▶ _WHAT YOU NEED TO DO_:
Please output the entries below from the line that contains "input id_4;" through the final line, reproduced exactly and alone.
* * *
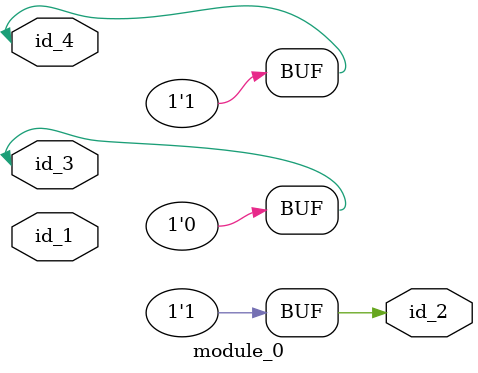
<source format=v>
`define pp_4 0
`define pp_5 0
module module_0 (
    id_1,
    id_2,
    id_3,
    id_4
);
  input id_4;
  inout id_3;
  output id_2;
  input id_1;
  initial begin
    if (1) if (1) id_2 <= 1;
    {1, 1'b0, 1, 1, id_3, 1, id_4} <= (1 && 1);
  end
endmodule

</source>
* * *
▶ _ANSWER SECTION_:
  input id_4;
  inout id_3;
  output id_2;
  input id_1;
  initial begin
    if (1) if (1) id_2 <= 1;
    {1, 1'b0, 1, 1, id_3, 1, id_4} <= (1 && 1);
  end
endmodule

</source>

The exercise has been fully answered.